▶ REQUIRED WORK: Print exactly the lines from the line with "Once both dependencies" to the last line of the data, please, both included.

▶ SUPPLIED DATA:

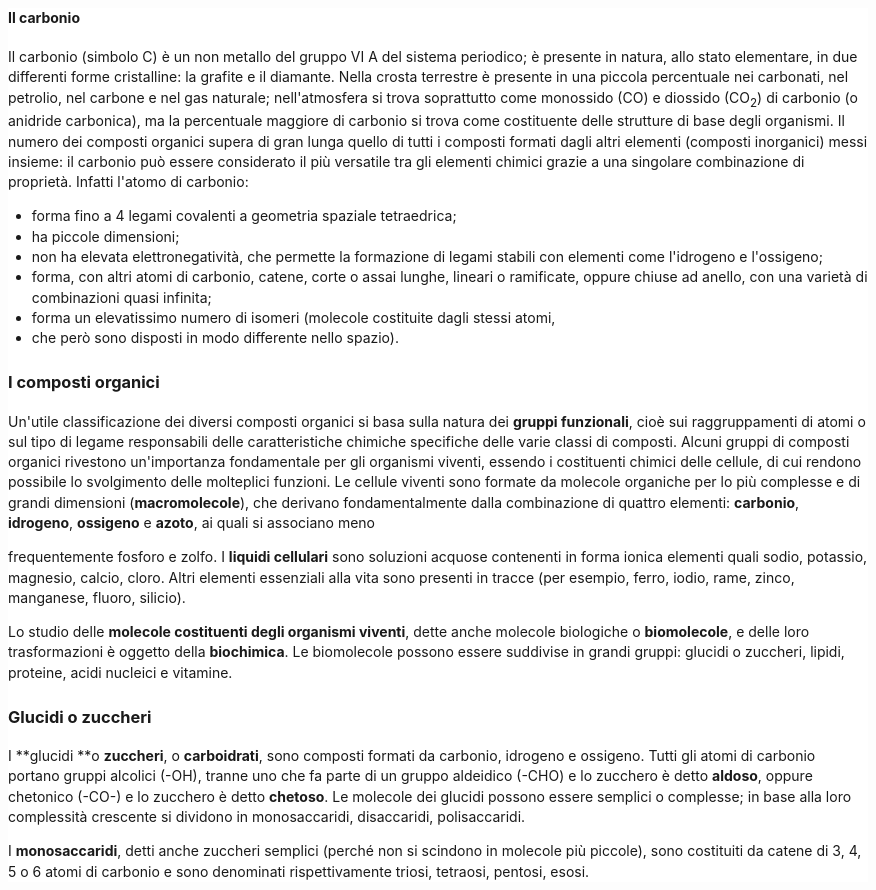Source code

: 
#### Il carbonio

Il carbonio (simbolo C) è un non metallo del gruppo VI A del sistema periodico; è presente in natura, allo stato elementare, in due differenti forme cristalline: la grafite e il diamante. Nella crosta terrestre è presente in una piccola percentuale nei carbonati, nel petrolio, nel carbone e nel gas naturale; nell'atmosfera si trova soprattutto come monossido (CO) e diossido (CO<sub>2</sub>) di carbonio (o anidride carbonica), ma la percentuale maggiore di carbonio si trova come costituente delle strutture di base degli organismi. Il numero dei composti organici supera di gran lunga quello di tutti i composti formati dagli altri elementi (composti inorganici) messi insieme: il carbonio può essere considerato il più versatile tra gli elementi chimici grazie a una singolare combinazione di proprietà. Infatti l'atomo di carbonio:



*   forma fino a 4 legami covalenti a geometria spaziale tetraedrica;
*   ha piccole dimensioni;
*   non ha elevata elettronegatività, che permette la formazione di legami stabili con elementi come l'idrogeno e l'ossigeno;
*   forma, con altri atomi di carbonio, catene, corte o assai lunghe, lineari o ramificate, oppure chiuse ad anello, con una varietà di combinazioni quasi infinita;
*   forma un elevatissimo numero di isomeri (molecole costituite dagli stessi atomi,
*   che però sono disposti in modo differente nello spazio).


### I composti organici

Un'utile classificazione dei diversi composti organici si basa sulla natura dei **gruppi funzionali**, cioè sui raggruppamenti di atomi o sul tipo di legame responsabili delle caratteristiche chimiche specifiche delle varie classi di composti. Alcuni gruppi di composti organici rivestono un'importanza fondamentale per gli organismi viventi, essendo i costituenti chimici delle cellule, di cui rendono possibile lo svolgimento delle molteplici funzioni. Le cellule viventi sono formate da molecole organiche per lo più complesse e di grandi dimensioni (**macromolecole**), che derivano fondamentalmente dalla combinazione di quattro elementi: **carbonio**, **idrogeno**, **ossigeno** e **azoto**, ai quali si associano meno

frequentemente fosforo e zolfo. I **liquidi cellulari** sono soluzioni acquose contenenti in forma ionica elementi quali sodio, potassio, magnesio, calcio, cloro. Altri elementi essenziali alla vita sono presenti in tracce (per esempio, ferro, iodio, rame, zinco, manganese, fluoro, silicio).

Lo studio delle **molecole costituenti degli organismi viventi**, dette anche molecole biologiche o **biomolecole**, e delle loro trasformazioni è oggetto della **biochimica**. Le biomolecole possono essere suddivise in grandi gruppi: glucidi o zuccheri, lipidi, proteine, acidi nucleici e vitamine.


### Glucidi o zuccheri

I **glucidi **o **zuccheri**, o **carboidrati**, sono composti formati da carbonio, idrogeno e ossigeno. Tutti gli atomi di carbonio portano gruppi alcolici (-OH), tranne uno che fa parte di un gruppo aldeidico (-CHO) e lo zucchero è detto **aldoso**, oppure chetonico (-CO-) e lo zucchero è detto **chetoso**. Le molecole dei glucidi possono essere semplici o complesse; in base alla loro complessità crescente si dividono in monosaccaridi, disaccaridi, polisaccaridi.

I **monosaccaridi**, detti anche zuccheri semplici (perché non si scindono in molecole più piccole), sono costituiti da catene di 3, 4, 5 o 6 atomi di carbonio e sono denominati rispettivamente triosi, tetraosi, pentosi, esosi.
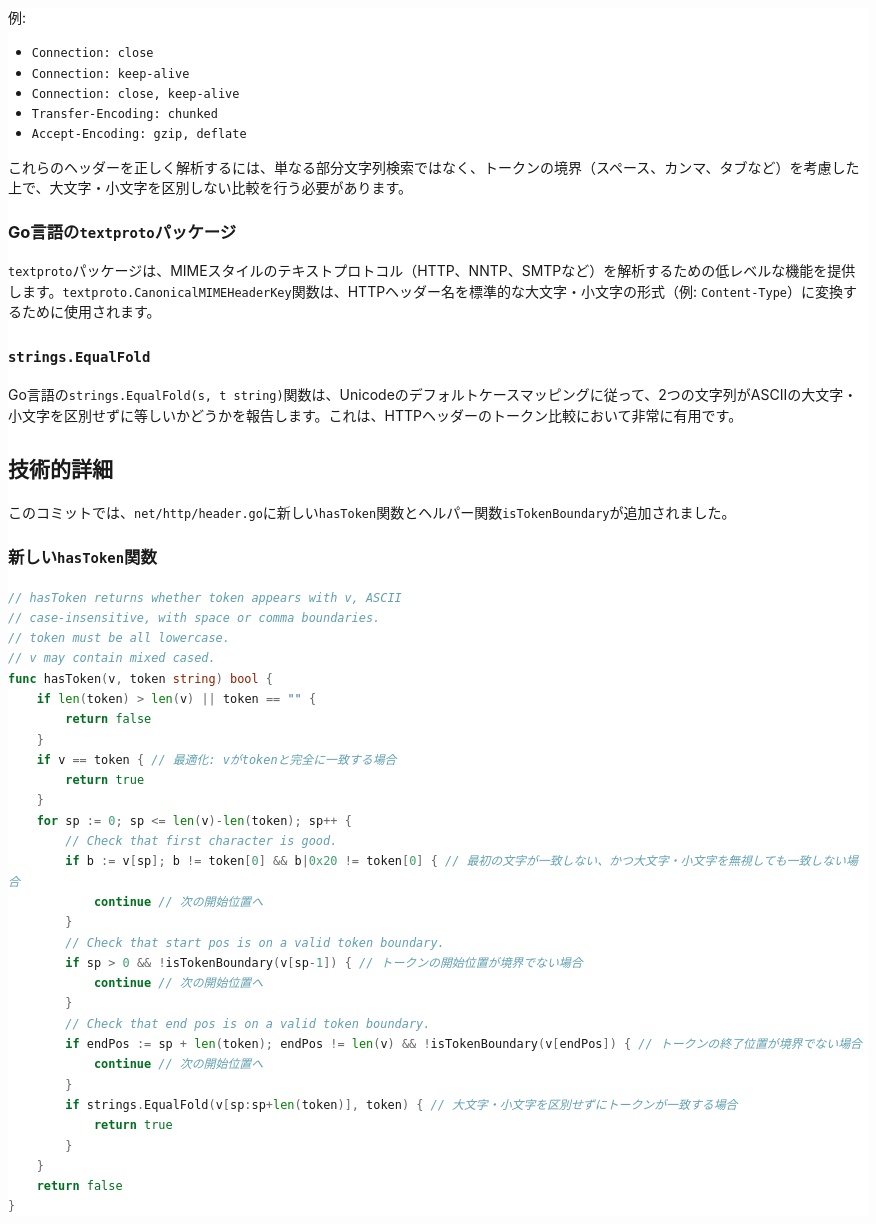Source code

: 例:
- `Connection: close`
- `Connection: keep-alive`
- `Connection: close, keep-alive`
- `Transfer-Encoding: chunked`
- `Accept-Encoding: gzip, deflate`

これらのヘッダーを正しく解析するには、単なる部分文字列検索ではなく、トークンの境界（スペース、カンマ、タブなど）を考慮した上で、大文字・小文字を区別しない比較を行う必要があります。

### Go言語の`textproto`パッケージ

`textproto`パッケージは、MIMEスタイルのテキストプロトコル（HTTP、NNTP、SMTPなど）を解析するための低レベルな機能を提供します。`textproto.CanonicalMIMEHeaderKey`関数は、HTTPヘッダー名を標準的な大文字・小文字の形式（例: `Content-Type`）に変換するために使用されます。

### `strings.EqualFold`

Go言語の`strings.EqualFold(s, t string)`関数は、Unicodeのデフォルトケースマッピングに従って、2つの文字列がASCIIの大文字・小文字を区別せずに等しいかどうかを報告します。これは、HTTPヘッダーのトークン比較において非常に有用です。

## 技術的詳細

このコミットでは、`net/http/header.go`に新しい`hasToken`関数とヘルパー関数`isTokenBoundary`が追加されました。

### 新しい`hasToken`関数

```go
// hasToken returns whether token appears with v, ASCII
// case-insensitive, with space or comma boundaries.
// token must be all lowercase.
// v may contain mixed cased.
func hasToken(v, token string) bool {
	if len(token) > len(v) || token == "" {
		return false
	}
	if v == token { // 最適化: vがtokenと完全に一致する場合
		return true
	}
	for sp := 0; sp <= len(v)-len(token); sp++ {
		// Check that first character is good.
		if b := v[sp]; b != token[0] && b|0x20 != token[0] { // 最初の文字が一致しない、かつ大文字・小文字を無視しても一致しない場合
			continue // 次の開始位置へ
		}
		// Check that start pos is on a valid token boundary.
		if sp > 0 && !isTokenBoundary(v[sp-1]) { // トークンの開始位置が境界でない場合
			continue // 次の開始位置へ
		}
		// Check that end pos is on a valid token boundary.
		if endPos := sp + len(token); endPos != len(v) && !isTokenBoundary(v[endPos]) { // トークンの終了位置が境界でない場合
			continue // 次の開始位置へ
		}
		if strings.EqualFold(v[sp:sp+len(token)], token) { // 大文字・小文字を区別せずにトークンが一致する場合
			return true
		}
	}
	return false
}
```
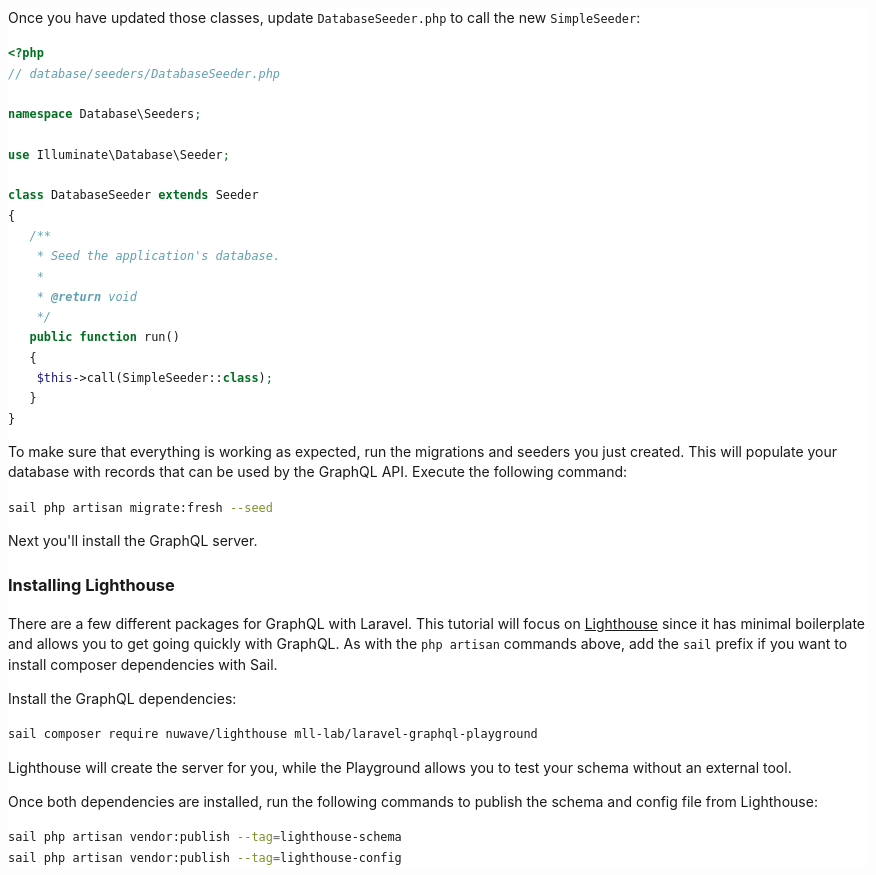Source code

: Once you have updated those classes, update `DatabaseSeeder.php` to call the new `SimpleSeeder`:

```php
<?php
// database/seeders/DatabaseSeeder.php

namespace Database\Seeders;

use Illuminate\Database\Seeder;

class DatabaseSeeder extends Seeder
{
   /**
	* Seed the application's database.
	*
	* @return void
	*/
   public function run()
   {
   	$this->call(SimpleSeeder::class);
   }
}
```

To make sure that everything is working as expected, run the migrations and seeders you just created. This will populate your database with records that can be used by the GraphQL API. Execute the following command:

```bash
sail php artisan migrate:fresh --seed
```

Next you'll install the GraphQL server.

### Installing Lighthouse

There are a few different packages for GraphQL with Laravel. This tutorial will focus on [Lighthouse](https://lighthouse-php.com/) since it has minimal boilerplate and allows you to get going quickly with GraphQL. As with the `php artisan` commands above, add the `sail` prefix if you want to install composer dependencies with Sail. 

Install the GraphQL dependencies:

```bash
sail composer require nuwave/lighthouse mll-lab/laravel-graphql-playground
```

Lighthouse will create the server for you, while the Playground allows you to test your schema without an external tool.

Once both dependencies are installed, run the following commands to publish the schema and config file from Lighthouse:

```bash
sail php artisan vendor:publish --tag=lighthouse-schema
sail php artisan vendor:publish --tag=lighthouse-config
```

▶ EXERCISE SOLUTION:
Once both dependencies are installed, run the following commands to publish the schema and config file from Lighthouse:

```bash
sail php artisan vendor:publish --tag=lighthouse-schema
sail php artisan vendor:publish --tag=lighthouse-config
```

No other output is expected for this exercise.